The Trump administration said the move will help keep premiums down for enrollees who are struggling to afford coverage and could bring down costs for states.
But health care advocates say the Medicaid changes could leave states without money to pay for the expansion of their Medicaid services.
The nonpartisan Congressional Budget Office has estimated that some states will have to cut Medicaid enrollment in the coming years, and some states may have to stop providing coverage entirely to enrollees and start offering the benefits to lower-income people.
Some states have already announced plans to stop paying Medicaid benefits to low-income adults.
The U.S. Senate health care committee on Monday approved legislation that would allow states to begin using a block grant program that would pay states for a portion of Medicaid enrollment.
The block grant will be funded by the federal Social Security Administration, and states will be allowed to use the money to cover the costs of expanding Medicaid.
“We should be able to continue expanding Medicaid, but if states cannot make the case to the states that they need it, they can no longer continue to do so,” said Sen. Patty Murray (D-Wash.), who has led efforts to block federal funds from going to states with insufficient Medicaid enrollees.
“States that don’t expand will have no option to meet the needs of their low- and moderate-income residents.”
The House of Representatives has also passed legislation that allows states to use a block grants to fund Medicaid expansion.
Senate Democratic leader Chuck Schumer said he supports the bill, but said the bill must be adjusted to reflect changes in the Medicaid program.
In an interview with ABC News, Murray said that in her state, Medicaid enrollment was only 50% of what it should be, and that it’s the first time in decades that states have had to make that change.
Murray said states will not be able just to start sending out notices to Medicaid beneficiaries and sending out money to them, as they had done in the past.
‘It’s a good start’ Murray, along with Senate Democratic leader Patty Murray of Washington, said the Medicaid block grants should be used for a period of time to help stabilize the health care system.
Murray told ABC News that the federal funding will also allow states the ability to begin working with hospitals and other providers, which will allow them to take care of their most vulnerable residents.
States should not be left behind.
We should be in the driver’s seat, Murray told ABC News.
Murray said the Senate health committee bill is designed to ensure states do not suffer the same fate as the states in the states of New York, Connecticut, and New Jersey.
New York Gov.
Andrew Cuomo, a Democrat, told ABC’s George Stephanopoulos that the Medicaid expansion has been a success for his state.

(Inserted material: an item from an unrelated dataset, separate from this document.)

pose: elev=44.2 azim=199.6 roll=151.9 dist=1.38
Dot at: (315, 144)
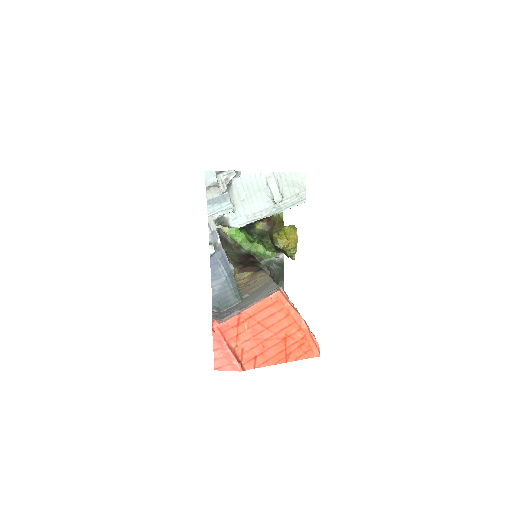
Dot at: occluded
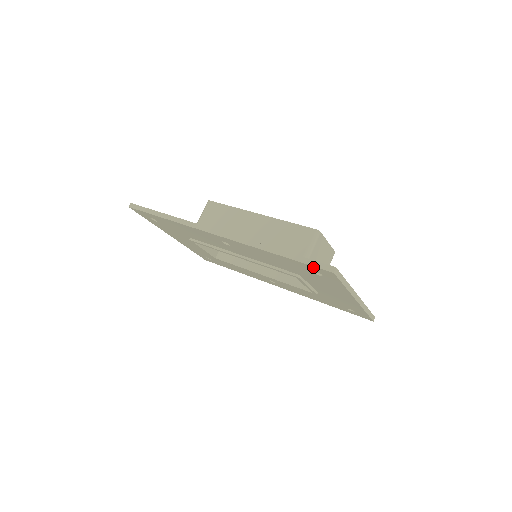
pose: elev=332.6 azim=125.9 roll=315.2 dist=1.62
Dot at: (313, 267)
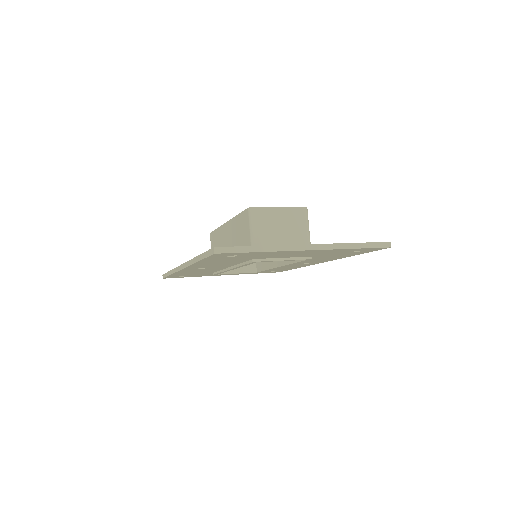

New York has been one of the top states in Medicaid expansion in recent years, with the state seeing an average reduction in uninsured individuals per 100,000 residents.
The plan will not only give states more flexibility to find and enroll their Medicaid beneficiaries, but it will also help stabilize and help ensure that every New Yorker has access to the health services they need, Cuomo said.

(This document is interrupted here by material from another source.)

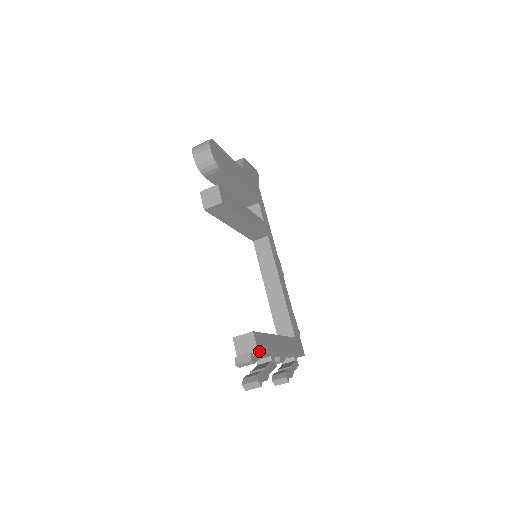
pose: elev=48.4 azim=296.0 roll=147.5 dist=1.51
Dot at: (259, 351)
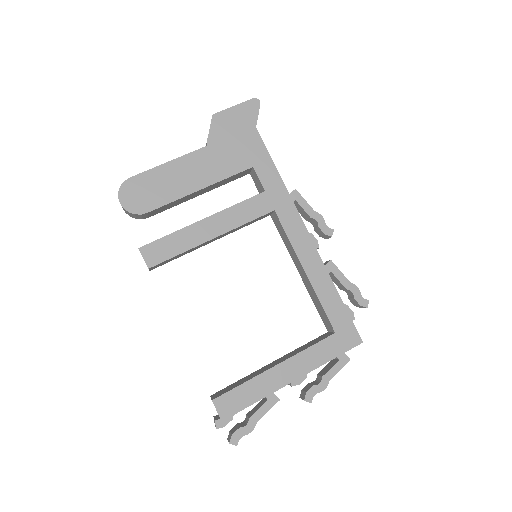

State health officials say the block grants are critical for states to enroll their more vulnerable residents and to provide the necessary services to lower the number of uninsured New Yorkers.
In a statement Monday, the Centers of Medicare and Health Services said the block grant funding will allow states and localities to implement a new Medicaid expansion plan that provides access to comprehensive, quality care for those who need it most.
Medicaid expansion and the Affordable Healthcare Act are two of the major pillars of the ACA, which was passed in 2010 by President Barack Obama.
The program covers an estimated 11 million Americans and offers low-cost, publicly subsidized coverage to nearly 40 million people.